Repeating the analyses ‘by hand’ using Zparents2 to build the Z matrix results in the same overall mean and block effects, but the predicted breeding values for parents when using Zparents are 0.7 of the predicted breeding values for parents when using Zparents2. I may need to refit the model and obtain new variance components for parents when working with the correct overlaid matrix.

Gratuitous picture: walking in Quail Island (Photo: Luis).

# 4 Comments

• I have question, hopefully you can help, how to estimate the breeding values for some lines using Asreml-R, given that we have the kinship matrix ( from molecular markers) and the lines were evaluated in single replicate over number of environments.
in other words how to include the covariance among environment as well as the the covariance among lines.
please refer to this example:
dat <- data.frame(env = c(10,11,12,13,14,15,16,17,18,19,20,21,22,23,24,25,26,10,11,12,13,14,15,16,17,18,
19,20,21,22,23,24,25,26,5,6,7,8,9,10,11,12,13,14,15,16,1,2,3,4,5,6,7,8,9,10,11,
12,13,14,15,16,17,26,1,2,3,4,5,6,7,8,9,10,11,12,13,14,15,16,17,18),
gen = c(1,1,1,1,1,1,1,1,1,1,1,1,1,1,1,1,1,2,2,2,2,2,2,2,2,2,
2,2,2,2,2,2,2,2,3,3,3,3,3,3,3,3,3,3,3,3,4,4,4,4,4,4,4,4,
4,4,4,4,4,4,4,4,4,4,5,5,5,5,5,5,5,5,5,5,5,5,5,5,5,5,5,5),
y = c(63,72,69,55,52,67,63,55,66,57,69,73,68,64,67,70,70,64,82,76,53,59,62,74,54,66,54,
64,69,66,79,66,66,65,75,72,55,52,79,72,83,78,40,54,65,73,66,59,67,55,85,77,51,
49,80,65,88,86,63,53,68,63,52,60,49,40,57,53,74,71,46,44,62,51,72,70,60,51,65,59,51,66))

• Your question has nothing to do with this post.
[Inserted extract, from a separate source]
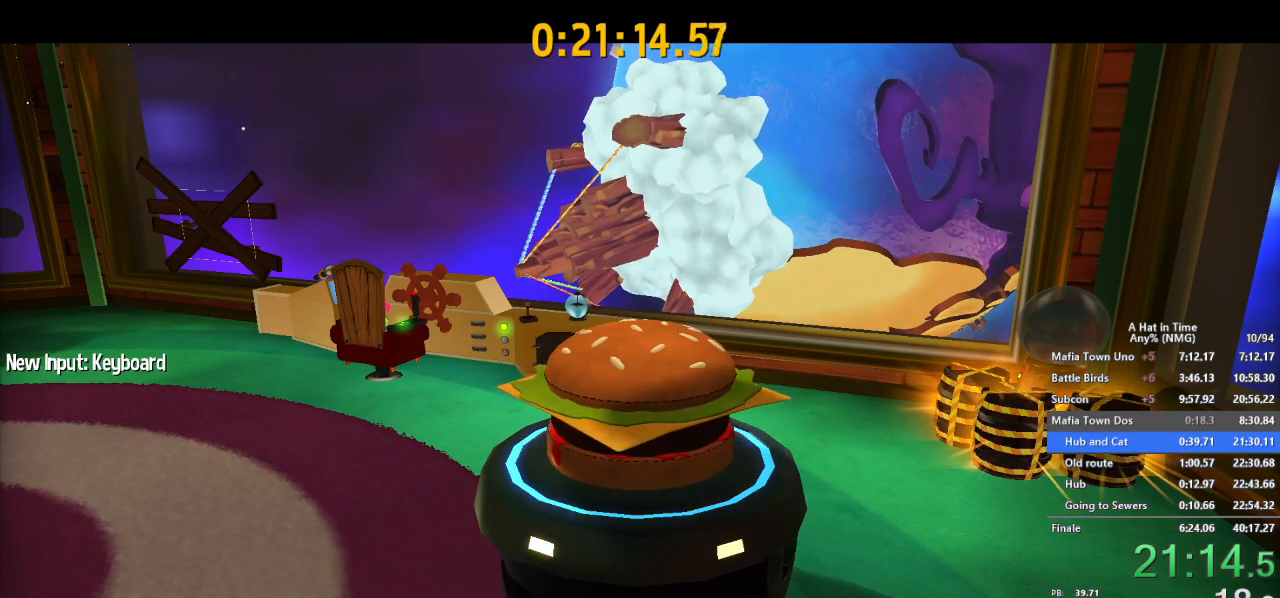
{"buttons": ["SELECT"], "left_stick": "center", "right_stick": "center", "button_events": []}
Anyway, there should be zero environmental covariance (as they are different sites) and you could model the genetic covariance matrix using a multivariate approach as I explained here. I recommend that you go to the asreml forum for more help.

• Hi:
thank you for your reply —- and i am so sorry for asking irrelevant question to your post. however it was not clear for me were to post my question. i would like to mention also that i never used ASreml before, so excuse me if my question was a little stupid.

regarding your reply:
let me make my point more clear
in plant breeding we are trying to use many locations to evaluate hundreds (if not thousands of lines). in some cases we cannot plant all the lines in each location, but we have some lines overlap from one location to anther. In the same time we can estimate the covariance matrix among all lines using molecular marker data. here is what i have in mind

asreml(yield ~ Site,
random =~fa(Site):ped(Genotype) + fa(Site):ide(Genotype),
rcov =~at(Site):ar1(Column):ar1(Row), ## covariance structure
ginverse =~list(Genotype=ainv), data=qb)
is that make sense:
i will appreciate your comments.

• In addition to my previous answer, which included “I recommend that you go to the asreml forum for more help”, I would also like to point 5 in this page.